→ PROBLEM TO WORK ON
Provide only the number of lines in the data below that contain the word "structure".

#### RECORDS TO USE

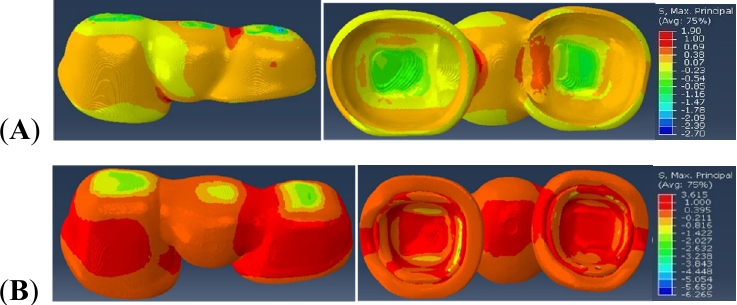
Figure 4. Stress distribution in the ( A ) Veneer and ( B ) Framework region of Model B.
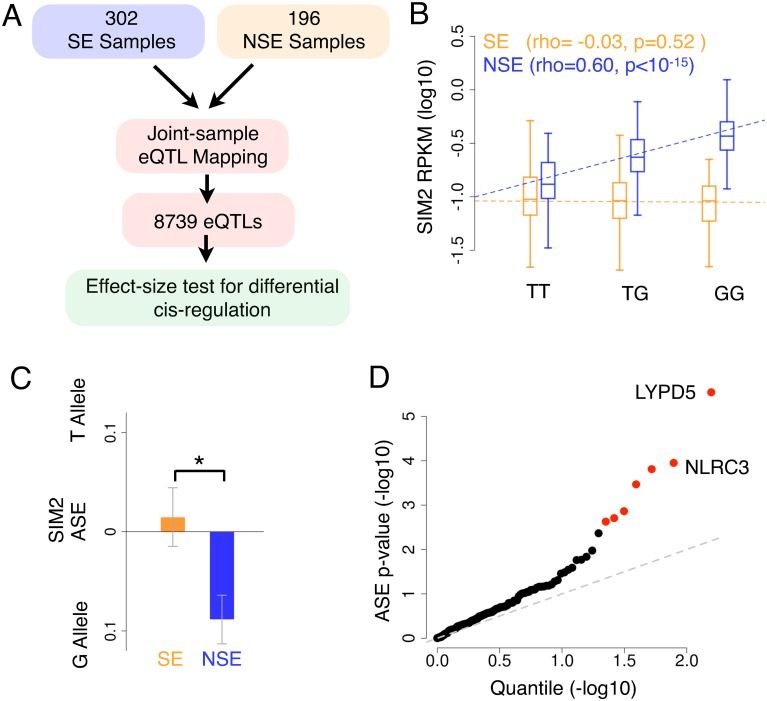
Differential cis-eQTL mapping and validation with ASE.(A) Outline of our approach to mapping differential cis-regulation. (B) The expression of SIM2 for each exposure-type after segregation by genotype at the eQTL (rs2248813). P-values are from the asymptotic approximation of the Spearman correlation (rho). (C) ASE validation of the SIM2 result for individuals heterozygous at the eQTL. The allele on the y-axis indicates the allele at the eQTL (see x-axis of panel B), and the ASE directionalities were phased based on these alleles. * indicates p-value < 0.05 by t-test. (D) QQ plot of each tested gene after combining the effect size test and the differential ASE test. Red indicates the gene had a significant GxE expression interaction with a SNP (FDR < 0.05, Benjamini-Hochberg).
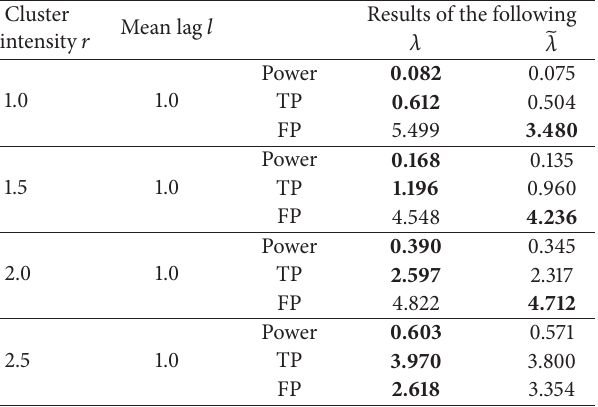
Table 3: Heterogeneous Gaussian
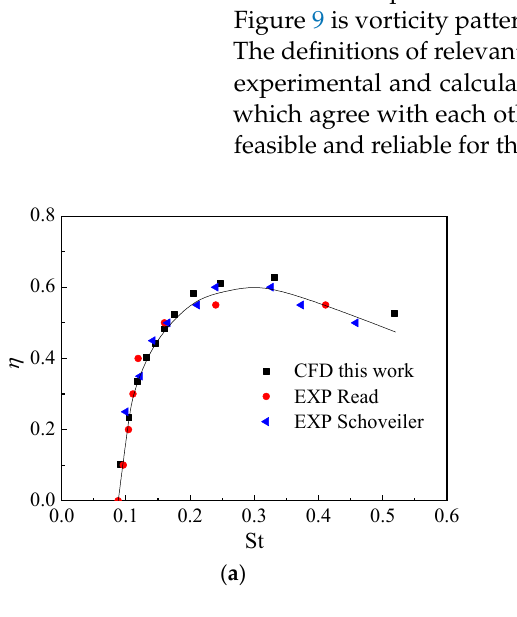
Figure 8. Comparisons of propulsive efficiency η and thrust coefficient c T with previous computa- tional and experimental results [42,43] (the black curve ■ is the CFD results of this paper; the red dot ● is the result of Read experiment; the blue triangle ▲ is the result of Schoveiler experiment). ( a ) Propulsive efficiency η . ( b ) Thrust coefficient c T .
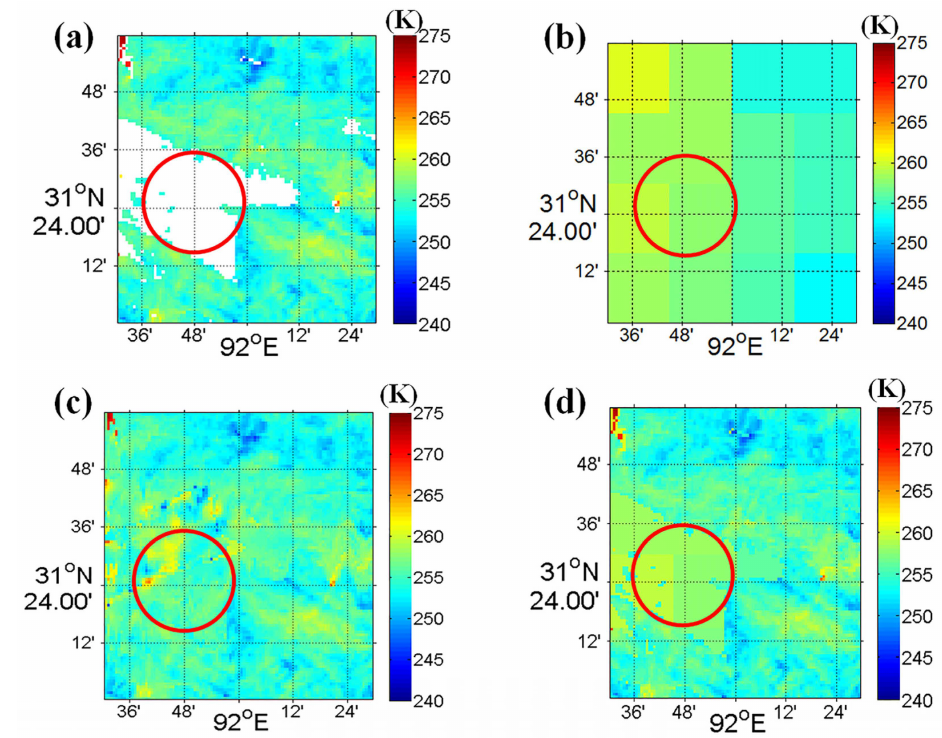
Figure 10. Comparison of the LSTs (in Kelvin): ( a ) MODIS LST; ( b ) AMSR-E LST; ( c ) merged LST by the BME method; and ( d ) mixed LST by the gap filling method on 17 November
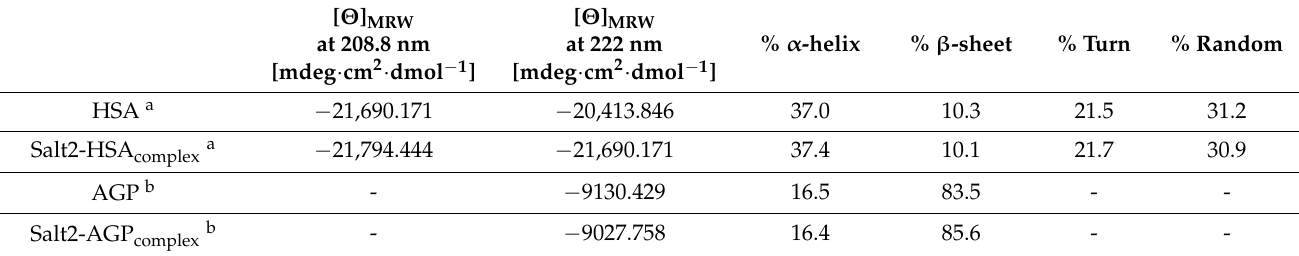
Table 6. The mean residue ellipticity [ Θ MRW ] and the percentage (%) content of the secondary structure elements of HSA and AGP based on the Yang’s and Reed’s reference model,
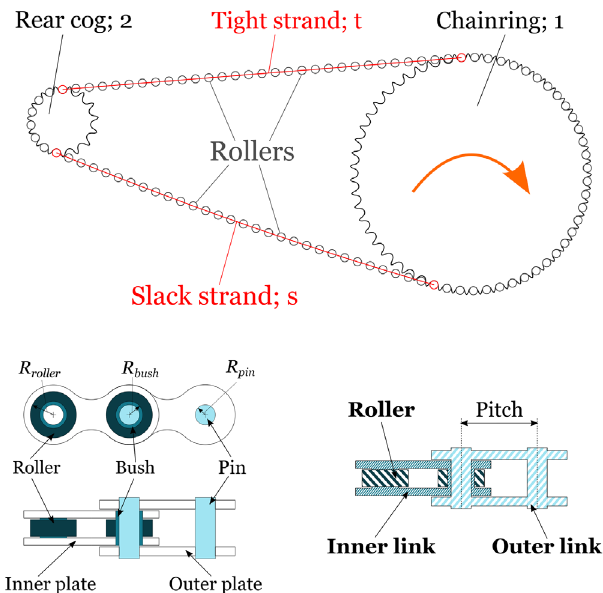
Fig. 2. Vocabulary for cycling chain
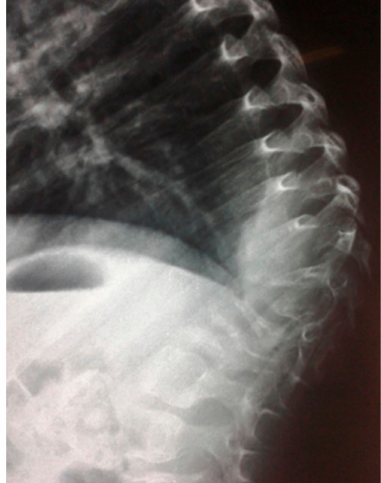
Figure 1. Lateral spine radiograph of a 7-year old boy showed kyphosis resulted from osteolysis of T9-L1 (fish-like vertebrae). The left iliac crest was also involved in the pathological process of osteolysis. 2. A ten-year-old-girl presented with painful acute upper thoracic kyphosis. Radiographs of the spine were di ffi cult to assess. 3D reformatted CT scan of the thoracic spine showed progressive osteolysis of T3-T6 (Figure 2). Skeletal survey did not show any other involved areas.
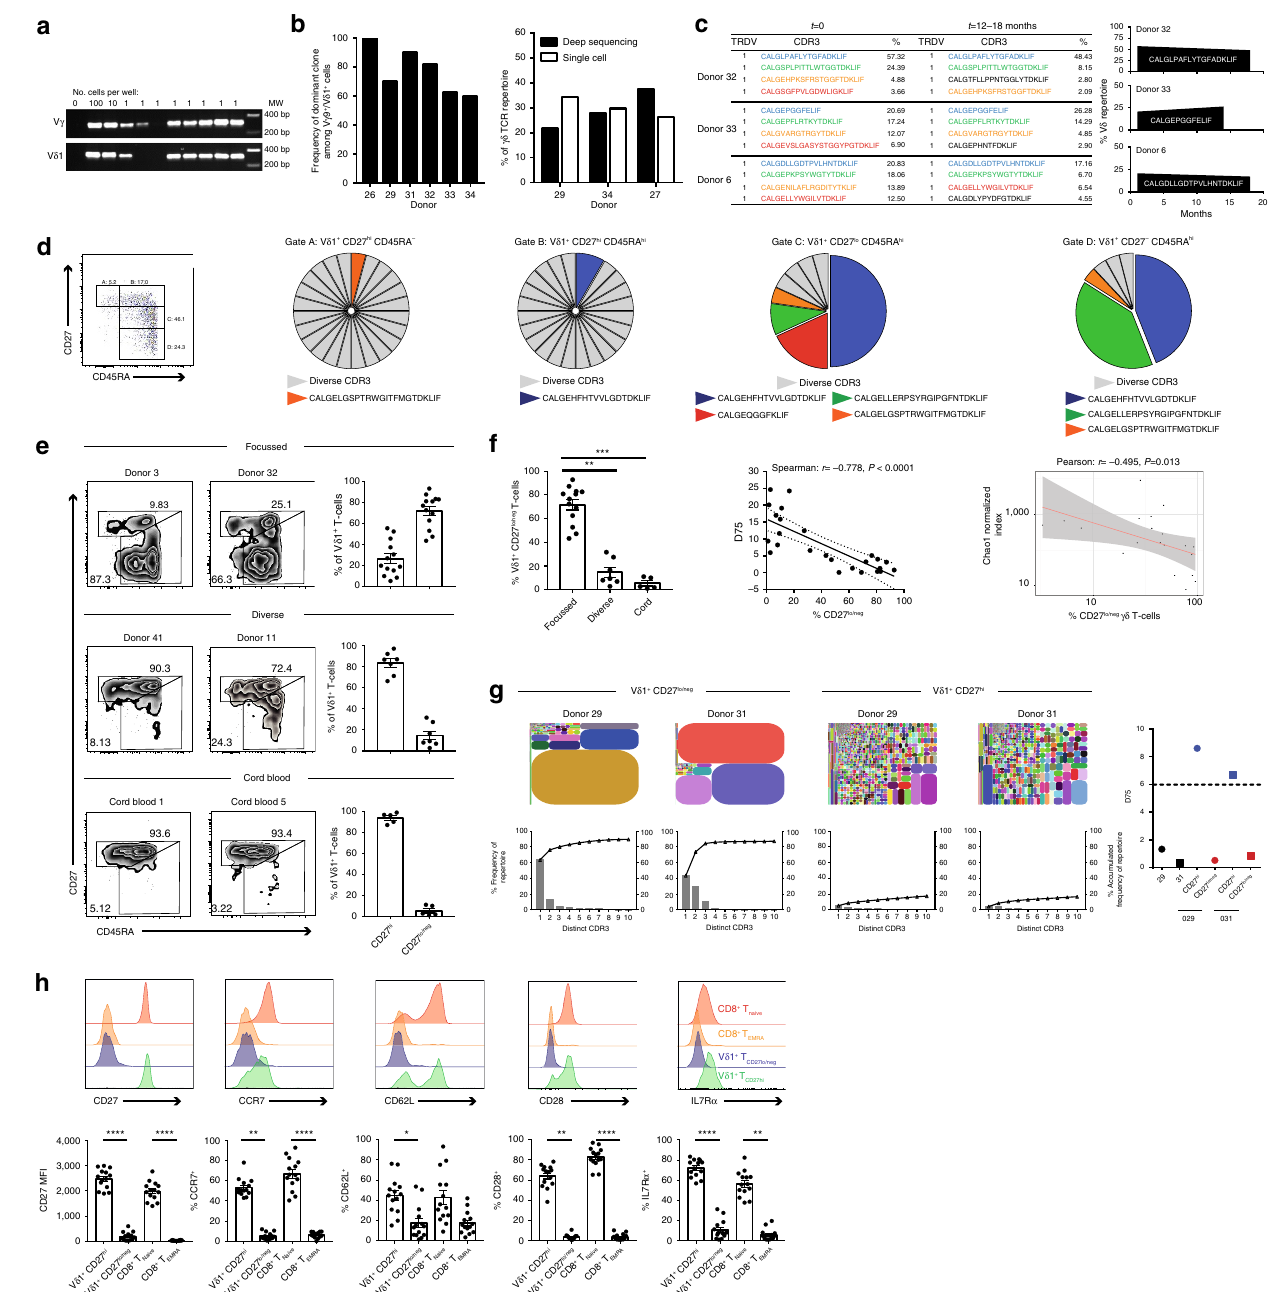
Figure 5 | V d 1 clonal expansion and differentiation is associated with decreased CD27 expression. ( a ) PCR detection of V g 9 and V d 1 TCR chains in single cell sorted V g 9V d 1 T cells. n ¼ 6. ( b ) Frequency of each individual’s dominant clone among single cell sorted V g 9V d 1 T cells. ( c ) Sequential TCR repertoire analyses in three individuals using RACE-PCR (left panel, first time point), and deep-sequencing ARM-PCR (middle panel, second time point, 12–18 months later). Clonotypic sequences are coloured consistently. The right panel depicts the frequency of the top clone within the repertoire over the two time points. ( d ) Relationship between CD27 and CD45RA expression and clonality by single cell PCR analysis of CDR3 d . Each colour represents an individual CDR3 d , with clonal sequences labelled below each chart (from 24 single cells per-population). Data are from one donor, representative of 3. ( e ) V d 1 þ T cells were segregated into CD27 hi and CD27 lo/neg , informed by TCR sequence clonality in d , and this FACS-gating strategy was applied to focused adults (top row, n ¼ 13), unfocused diverse adults (second row, n ¼ 7), and cord blood (third row, n ¼ 4). Flow cytometry data is shown for representative donors, with all donors shown with mean ± s.e.m. (right column). ( f ) Comparison of V d 1 þ CD27 lo/neg cells from all adult and cord blood donors (left panel), correlation with CDR3 d D75 (middle) and Chao1 TCR d 1 diversity metric, normalized to 50,000 randomly chosen CDR3 sequencing reads, (right) for each donor. ( g ) TCR d repertoire analysis of sorted CD27 hi and CD27 lo/neg V d 1 þ T cells, showing Tree maps (top row), accumulated frequency graphs of the top 10 clonotypes (bottom row) and CDR3 d D75 values (right column). ( h ) Comparison of CD27, CCR7, CD62L, CD28 and IL-7R a expression within CD8 þ T EMRA , CD8 þ T naı¨ve , V d 1 þ CD27 hi and V d 1 þ CD27 lo/neg Tcells. Histograms from one representative donor and graphs show mean ± s.e.m. from 14 different donors. Data analysed by Kruskal–Wallis ANOVA with Dunn’s post-test comparisons, * P o 0.05, ** P o 0.01 and **** P o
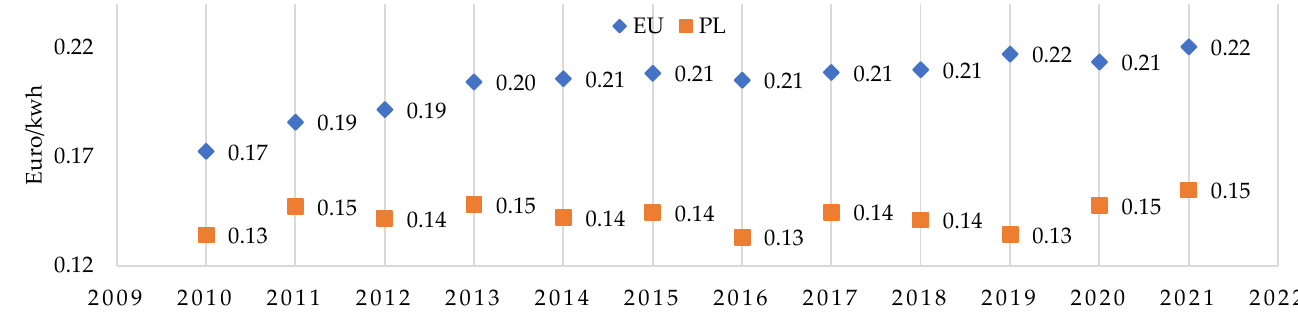
Figure 2. The structure of final energy consumption in households by type of fuel in Poland. Source: own elaboration based on EUROSTAT [40]. * Others—including: liquefied petroleum gases, ambient heat (heat pumps), other kerosene, solar thermal.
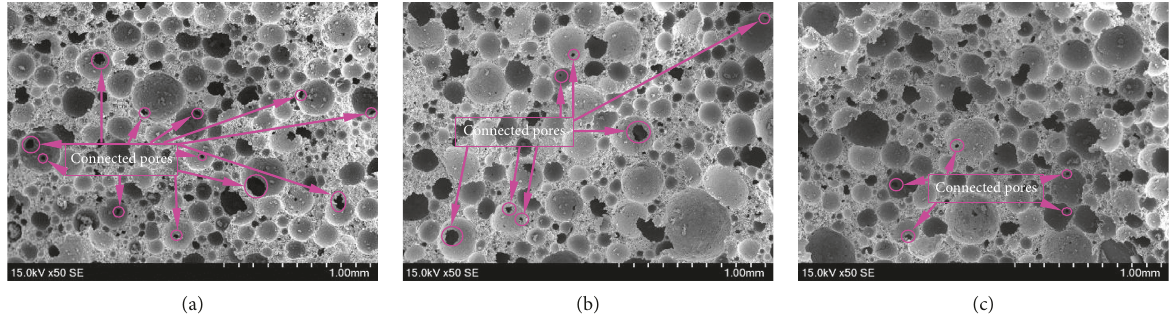
Figure 10: SEM images of the foam concrete. (a) SEM image of 800-C. (b) SEM image of 800-F2. (c) SEM image of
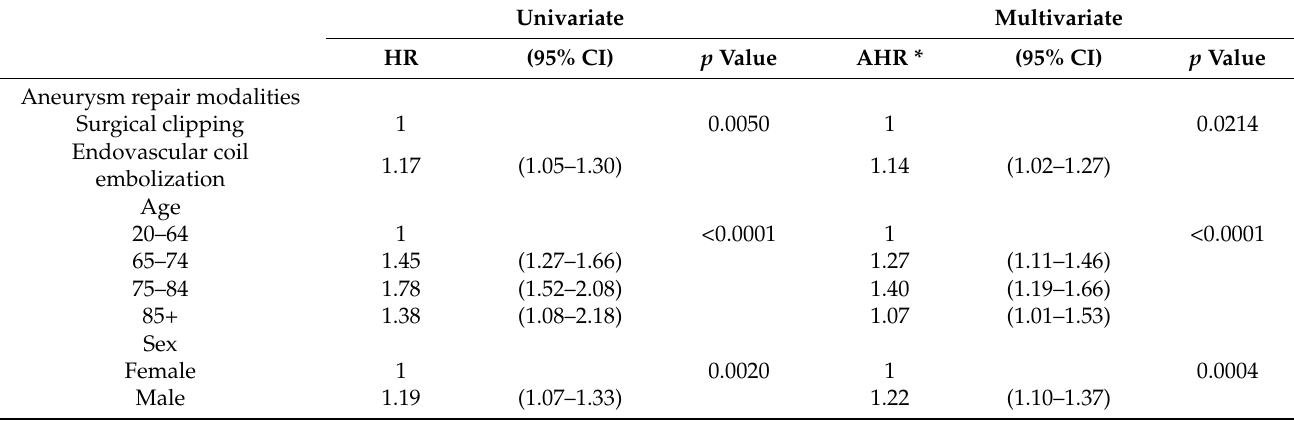
Table 2. Cox proportional hazards regression analysis of the risk of vasospasm among the propensity score-matched patients with ruptured subarachnoid aneurysm undergoing surgical clipping or endovascular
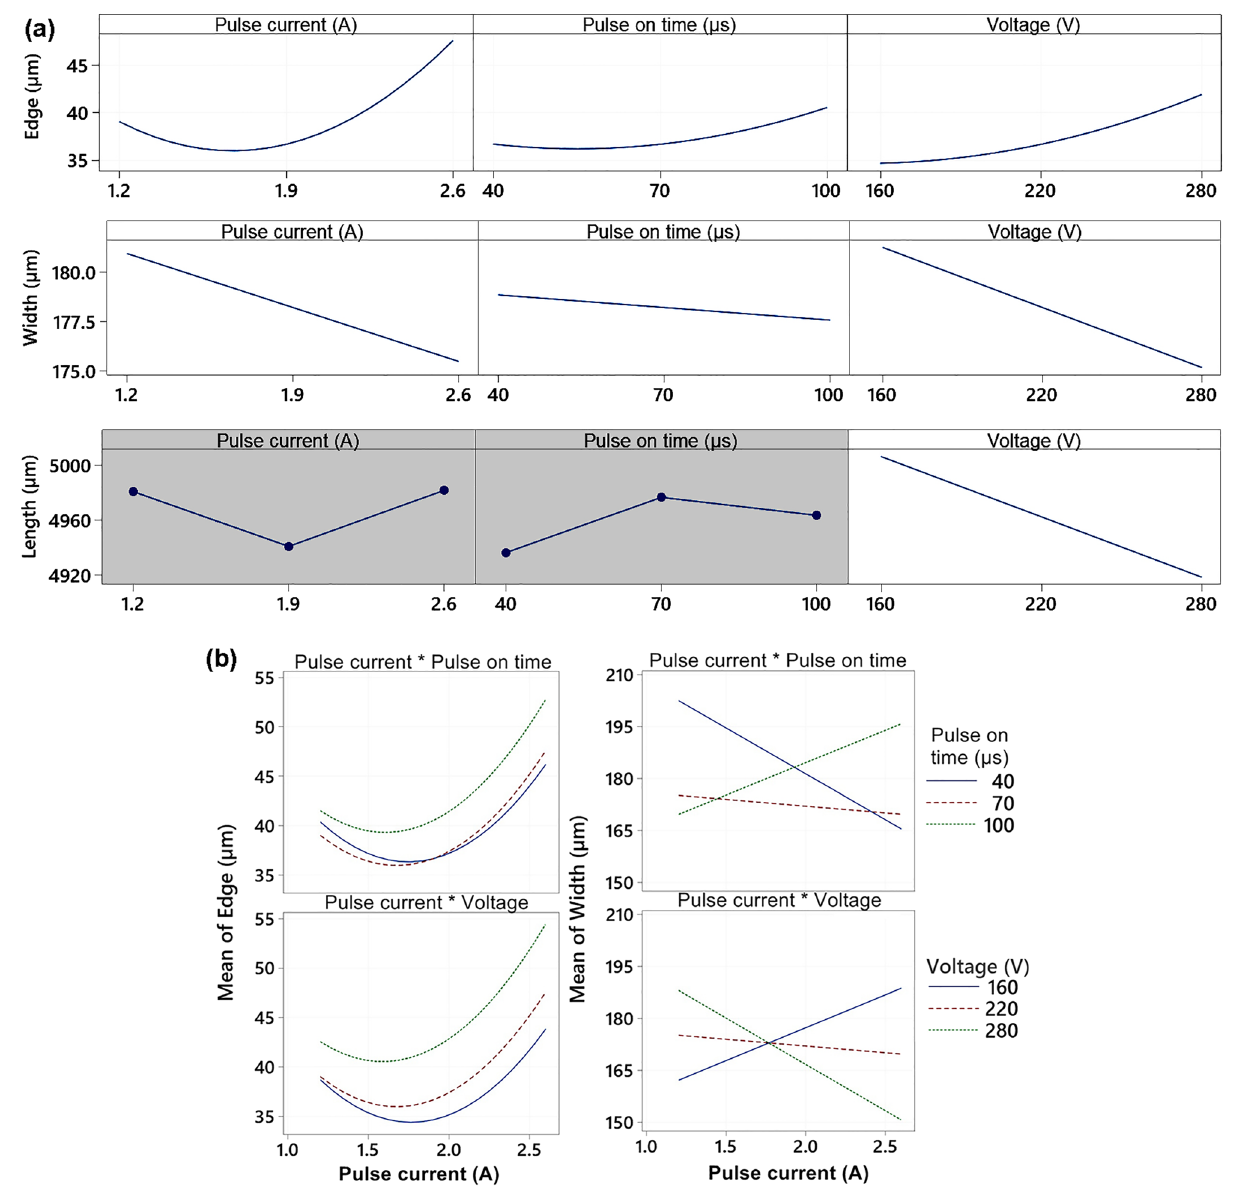
Figure 4. ( a ) Main Effect Plots for Edge, Width and Length (A grey background represents a term not in the model, which is not statistically significant and is therefore not included in the model) ( b ) Interaction plots for significant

########

→ ANSWER SPACE
2